In this paper, we propose a novel multi‐class COVID‐19 CT infection segmentation network, which designs a pyramid attention module and a residual convolution module to improve the identification of lesion areas. The pyramid attention module (PAM) combines the pyramid architecture on the attention mechanism to extract multi‐scale contextual information. And the residual convolution module can enhance the feature expression ability of the network. Moreover, we also provide a wavelet loss which exploits wavelet decomposition to alleviate the shortage of irregular, fuzzy infection region edges. And we diagnose three types of disease: ground glass opacities, interstitial infiltrates, and lung consolidation on 4369 CT slices. Extensive experiments have demonstrated that our network achieves the state‐of‐the‐art performance and is robust on the coinfection condition with underlying tuberculosis.
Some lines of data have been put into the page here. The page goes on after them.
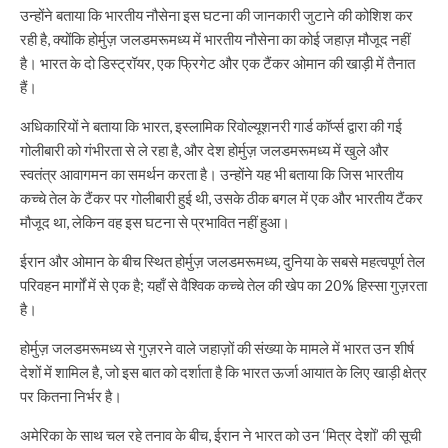
उन्होंने बताया कि भारतीय नौसेना इस घटना की जानकारी जुटाने की कोशिश कर
रही है, क्योंकि होर्मुज़ जलडमरूमध्य में भारतीय नौसेना का कोई जहाज़ मौजूद नहीं
है। भारत के दो डिस्ट्रॉयर, एक फ्रिगेट और एक टैंकर ओमान की खाड़ी में तैनात
हैं।
अधिकारियों ने बताया कि भारत, इस्लामिक रिवोल्यूशनरी गार्ड कॉर्प्स द्वारा की गई
गोलीबारी को गंभीरता से ले रहा है, और देश होर्मुज़ जलडमरूमध्य में खुले और
स्वतंत्र आवागमन का समर्थन करता है। उन्होंने यह भी बताया कि जिस भारतीय
कच्चे तेल के टैंकर पर गोलीबारी हुई थी, उसके ठीक बगल में एक और भारतीय टैंकर
मौजूद था, लेकिन वह इस घटना से प्रभावित नहीं हुआ।
ईरान और ओमान के बीच स्थित होर्मुज़ जलडमरूमध्य, दुनिया के सबसे महत्वपूर्ण तेल
परिवहन मार्गों में से एक है; यहाँ से वैश्विक कच्चे तेल की खेप का 20% हिस्सा गुज़रता
है।
होर्मुज़ जलडमरूमध्य से गुज़रने वाले जहाज़ों की संख्या के मामले में भारत उन शीर्ष
देशों में शामिल है, जो इस बात को दर्शाता है कि भारत ऊर्जा आयात के लिए खाड़ी क्षेत्र
पर कितना निर्भर है।
अमेरिका के साथ चल रहे तनाव के बीच, ईरान ने भारत को उन ‘मित्र देशों’ की सूची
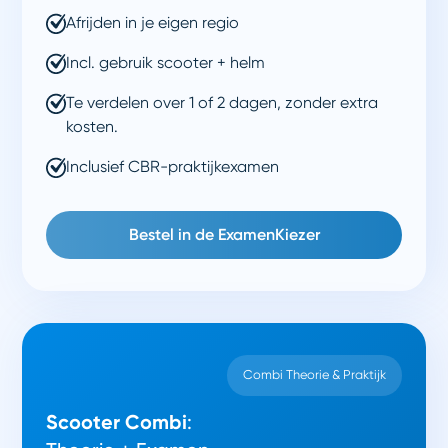
Afrijden in je eigen regio
Incl. gebruik scooter + helm
Te verdelen over 1 of 2 dagen, zonder extra
kosten.
Inclusief CBR-praktijkexamen
Bestel in de ExamenKiezer
Combi Theorie & Praktijk
Scooter Combi
:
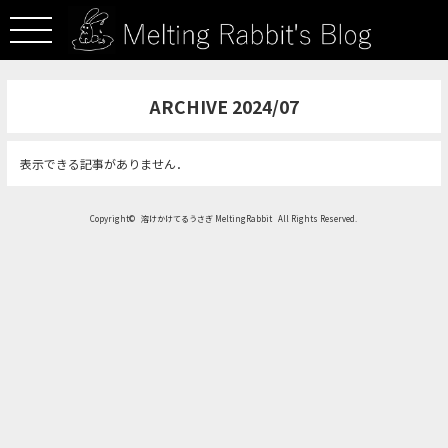
ARCHIVE 2024/07
表示できる記事がありません．
Copyright©
溶けかけてるうさぎ MeltingRabbit
All Rights Reserved.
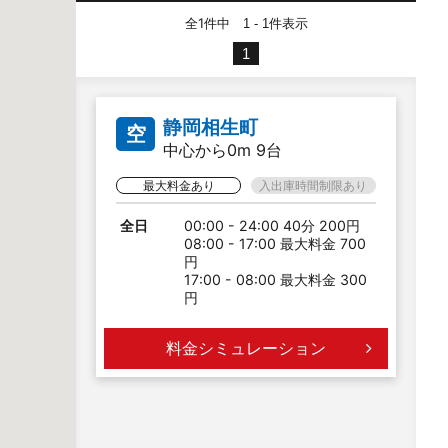
全1件中
件表示
1 - 1
1
静岡相生町
空
中心から0m 9台
最大料金あり
入出庫時間制限あり
全日
00:00 - 24:00 40分 200円
08:00 - 17:00 最大料金 700
円
17:00 - 08:00 最大料金 300
円
料金シミュレーション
Since the COVID‐19 segmentation dataset needs to be labelled by professional doctors, it is time‐consuming and labour‐intensive. Therefore, we plan to use weakly supervised learning to extend this work, and train the network with both labelled and unlabelled data. Such a method will be undoubtedly helpful for collecting segmentation data and conducting experiments.